また、上記の他にOllamaのインストールと使用するモデルのpullが行われている必要があるため、実行しておいてください。

Ollamaのインストールはこちら

モデルはpullコマンドを打つとできます。

ollama pull qwen3:4b
ollama pull mxbai-embed-large

インデックス化

プロジェクトのディレクトリに移動し、下記コマンドを実行するとインデックス化が行われます。

cd /path/to/project
repocks index

完了すると、.repocks配下にDuckDBのファイルが作成されているのがわかると思います。

$ tree .repocks
.repocks
└── store.duckdb

Claude Codeへの導入

repocks startを起動コマンドとしてclaude mcpに登録することで、claude codeから利用できます。

claude mcp add repocks -- repocks start

claude code内で/mcpを実行し、↓のようになっていれば成功です

Manage MCP servers
  1. repocks     ✔ connected · Enter to view details

まとめ

従来の CLAUDE.md の「一気書きで知識共有」は、情報の肥大化やモデルの無視など弊害が出てきました。これに対し、repocksを使用することで、「必要な時に必要な情報を渡す」ことが可能となりました。

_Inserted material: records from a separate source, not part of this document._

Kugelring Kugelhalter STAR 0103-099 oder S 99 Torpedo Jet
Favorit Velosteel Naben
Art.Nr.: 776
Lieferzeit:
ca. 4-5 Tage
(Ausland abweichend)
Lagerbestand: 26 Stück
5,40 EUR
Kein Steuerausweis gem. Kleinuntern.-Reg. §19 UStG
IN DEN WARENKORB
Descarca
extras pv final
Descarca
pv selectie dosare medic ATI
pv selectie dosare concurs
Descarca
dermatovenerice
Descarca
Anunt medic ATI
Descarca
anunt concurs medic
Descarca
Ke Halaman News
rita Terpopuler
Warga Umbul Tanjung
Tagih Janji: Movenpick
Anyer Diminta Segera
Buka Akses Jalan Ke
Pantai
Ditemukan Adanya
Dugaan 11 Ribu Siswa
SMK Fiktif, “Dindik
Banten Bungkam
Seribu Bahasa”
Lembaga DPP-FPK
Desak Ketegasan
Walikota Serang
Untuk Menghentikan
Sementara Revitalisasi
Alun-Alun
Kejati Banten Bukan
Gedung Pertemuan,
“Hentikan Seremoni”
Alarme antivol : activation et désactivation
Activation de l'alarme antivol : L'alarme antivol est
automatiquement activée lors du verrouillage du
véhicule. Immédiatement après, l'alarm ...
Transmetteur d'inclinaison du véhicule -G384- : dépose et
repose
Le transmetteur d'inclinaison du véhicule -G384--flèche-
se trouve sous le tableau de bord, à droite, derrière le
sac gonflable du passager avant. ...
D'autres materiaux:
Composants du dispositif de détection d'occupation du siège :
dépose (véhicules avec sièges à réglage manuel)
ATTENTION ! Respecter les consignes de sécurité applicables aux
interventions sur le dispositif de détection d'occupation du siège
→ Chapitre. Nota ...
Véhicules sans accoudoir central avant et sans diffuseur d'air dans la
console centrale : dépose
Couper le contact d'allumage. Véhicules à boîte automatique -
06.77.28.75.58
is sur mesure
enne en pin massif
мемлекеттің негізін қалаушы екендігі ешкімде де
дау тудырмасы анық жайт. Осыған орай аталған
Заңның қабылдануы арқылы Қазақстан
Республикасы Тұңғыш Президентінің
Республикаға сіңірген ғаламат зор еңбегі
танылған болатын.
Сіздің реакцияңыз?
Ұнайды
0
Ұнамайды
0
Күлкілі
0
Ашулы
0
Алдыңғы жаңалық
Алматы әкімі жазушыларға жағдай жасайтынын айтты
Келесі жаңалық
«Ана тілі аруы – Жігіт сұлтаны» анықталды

ちなみに作者は「プロジェクトのことはrepocksが詳しく知っているので、<特定技術>の設計時や実装時は必ず相談してください」みたいなインストラクションをしています。

プロジェクトの生産性とモデル応答の信頼性を両立させたい開発チームにとって、repocks は非常に有力な選択肢になると考えています。
ぜひ一度リポジトリをご覧の上、現場環境に応じてお試しください。